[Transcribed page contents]
[Start of Attachment]

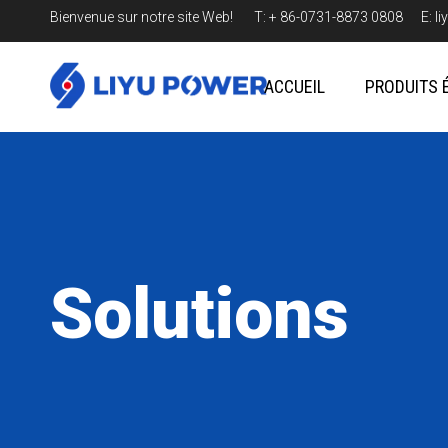
Bienvenue sur notre site Web! T: + 86-0731-8873 0808 E:
l
ACCUEIL
PRODUITS 
Solutions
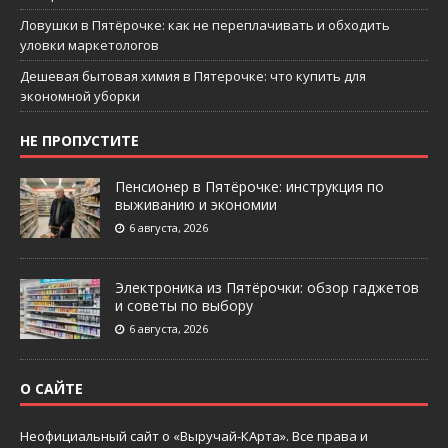
Ловушки в Пятёрочке: как не переплачивать и обходить
уловки маркетологов
Дешевая бытовая химия в Пятерочке: что купить для
экономной уборки
НЕ ПРОПУСТИТЕ
Пенсионер в Пятёрочке: инструкция по
выживанию и экономии
6 августа, 2026
Электроника из Пятёрочки: обзор гаджетов
и советы по выбору
6 августа, 2026
О САЙТЕ
Неофициальный сайт о «Выручай-КАрта». Все права и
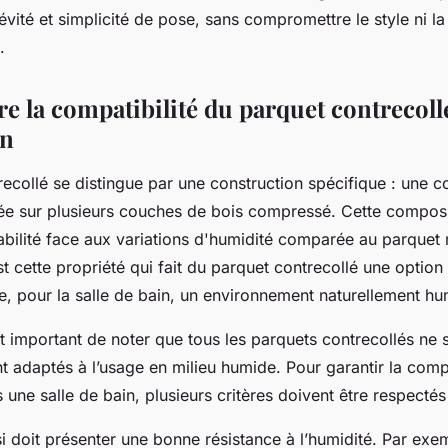
évité et simplicité de pose, sans compromettre le style ni la
.
 la compatibilité du parquet contrecoll
in
recollé se distingue par une construction spécifique : une 
lée sur plusieurs couches de bois compressé. Cette composi
abilité face aux variations d'humidité comparée au parquet
est cette propriété qui fait du parquet contrecollé une option
e, pour la salle de bain, un environnement naturellement hu
t important de noter que tous les parquets contrecollés ne 
 adaptés à l’usage en milieu humide. Pour garantir la compa
une salle de bain, plusieurs critères doivent être respectés
i doit présenter une bonne résistance à l’humidité. Par exe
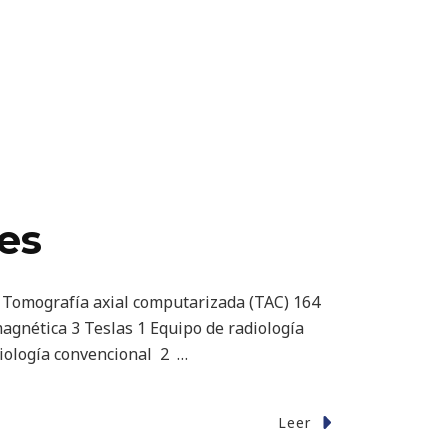
les
 1 Tomografía axial computarizada (TAC) 164
agnética 3 Teslas 1 Equipo de radiología
diología convencional 2 …
Leer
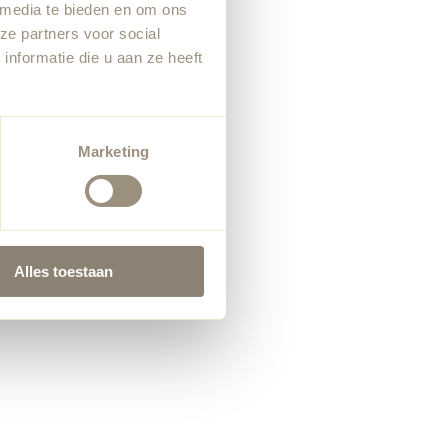
 media te bieden en om ons
ze partners voor social
nformatie die u aan ze heeft
Marketing
Alles toestaan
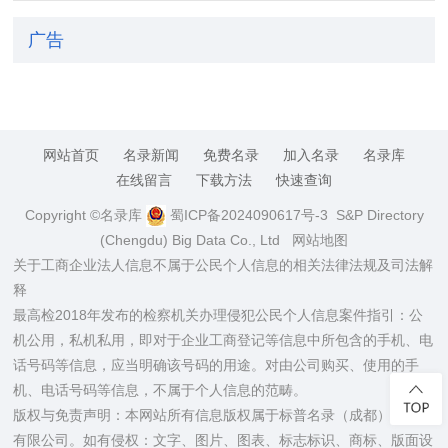
广告
网站首页
名录新闻
免费名录
加入名录
名录库
在线留言
下载方法
快速查询
Copyright ©名录库
蜀ICP备2024090617号-3
S&P Directory
(Chengdu) Big Data Co., Ltd
网站地图
关于工商企业法人信息不属于公民个人信息的相关法律法规及司法解
释
最高检2018年发布的检察机关办理侵犯公民个人信息案件指引：公
机公用，私机私用，即对于企业工商登记等信息中所包含的手机、电
话号码等信息，应当明确该号码的用途。对由公司购买、使用的手
机、电话号码等信息，不属于个人信息的范畴。
版权与免责声明：本网站所有信息版权属于标普名录（成都）大数据
有限公司。如有侵权：文字、图片、图表、标志标识、商标、版面设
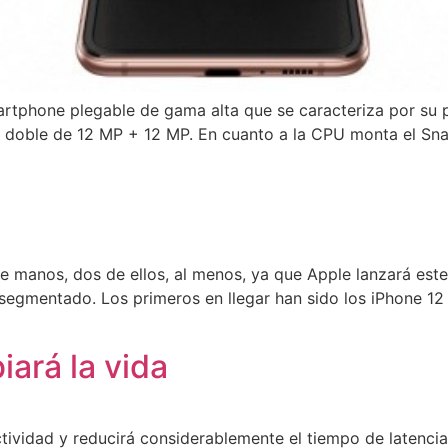
tphone plegable de gama alta que se caracteriza por su pan
 doble de 12 MP + 12 MP. En cuanto a la CPU monta el Sn
e manos, dos de ellos, al menos, ya que Apple lanzará est
egmentado. Los primeros en llegar han sido los iPhone 12 y
ará la vida
vidad y reducirá considerablemente el tiempo de latencia. 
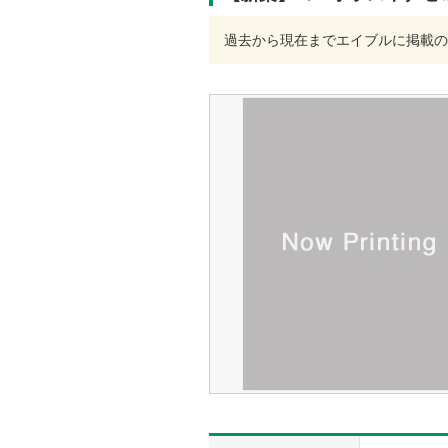
過去から現在までエイブルに掲載の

[End of Attachment]

[Exercise details]
Put every line of text from all the records into a JSON list of strings, one string per line, skipping blank lines. Leave the pictures out of your answer.

[Exercise solution]
[
  "Bienvenue sur notre site Web! T: + 86-0731-8873 0808 E:",
  "l",
  "ACCUEIL",
  "PRODUITS ",
  "Solutions",
  "Ловушки в Пятёрочке: как не переплачивать и обходить",
  "уловки маркетологов",
  "Дешевая бытовая химия в Пятерочке: что купить для",
  "экономной уборки",
  "НЕ ПРОПУСТИТЕ",
  "Пенсионер в Пятёрочке: инструкция по",
  "выживанию и экономии",
  "6 августа, 2026",
  "Электроника из Пятёрочки: обзор гаджетов",
  "и советы по выбору",
  "6 августа, 2026",
  "О САЙТЕ",
  "Неофициальный сайт о «Выручай-КАрта». Все права и",
  "évité et simplicité de pose, sans compromettre le style ni la",
  ".",
  " la compatibilité du parquet contrecoll",
  "in",
  "recollé se distingue par une construction spécifique : une ",
  "lée sur plusieurs couches de bois compressé. Cette composi",
  "abilité face aux variations d'humidité comparée au parquet",
  "est cette propriété qui fait du parquet contrecollé une option",
  "e, pour la salle de bain, un environnement naturellement hu",
  "t important de noter que tous les parquets contrecollés ne ",
  " adaptés à l’usage en milieu humide. Pour garantir la compa",
  "une salle de bain, plusieurs critères doivent être respectés",
  "i doit présenter une bonne résistance à l’humidité. Par exe",
  "les",
  " 1 Tomografía axial computarizada (TAC) 164",
  "agnética 3 Teslas 1 Equipo de radiología",
  "diología convencional 2 …",
  "Leer",
  " media te bieden en om ons",
  "ze partners voor social",
  "nformatie die u aan ze heeft",
  "Marketing",
  "Alles toestaan",
  "广告",
  "网站首页",
  "名录新闻",
  "免费名录",
  "加入名录",
  "名录库",
  "在线留言",
  "下载方法",
  "快速查询",
  "Copyright ©名录库",
  "蜀ICP备2024090617号-3",
  "S&P Directory",
  "(Chengdu) Big Data Co., Ltd",
  "网站地图",
  "关于工商企业法人信息不属于公民个人信息的相关法律法规及司法解",
  "释",
  "最高检2018年发布的检察机关办理侵犯公民个人信息案件指引：公",
  "机公用，私机私用，即对于企业工商登记等信息中所包含的手机、电",
  "话号码等信息，应当明确该号码的用途。对由公司购买、使用的手",
  "机、电话号码等信息，不属于个人信息的范畴。",
  "版权与免责声明：本网站所有信息版权属于标普名录（成都）大数据",
  "有限公司。如有侵权：文字、图片、图表、标志标识、商标、版面设",
  "tphone plegable de gama alta que se caracteriza por su pan",
  " doble de 12 MP + 12 MP. En cuanto a la CPU monta el Sn",
  "e manos, dos de ellos, al menos, ya que Apple lanzará est",
  "egmentado. Los primeros en llegar han sido los iPhone 12 y",
  "ará la vida",
  "vidad y reducirá considerablemente el tiempo de latencia. ",
  "過去から現在までエイブルに掲載の"
]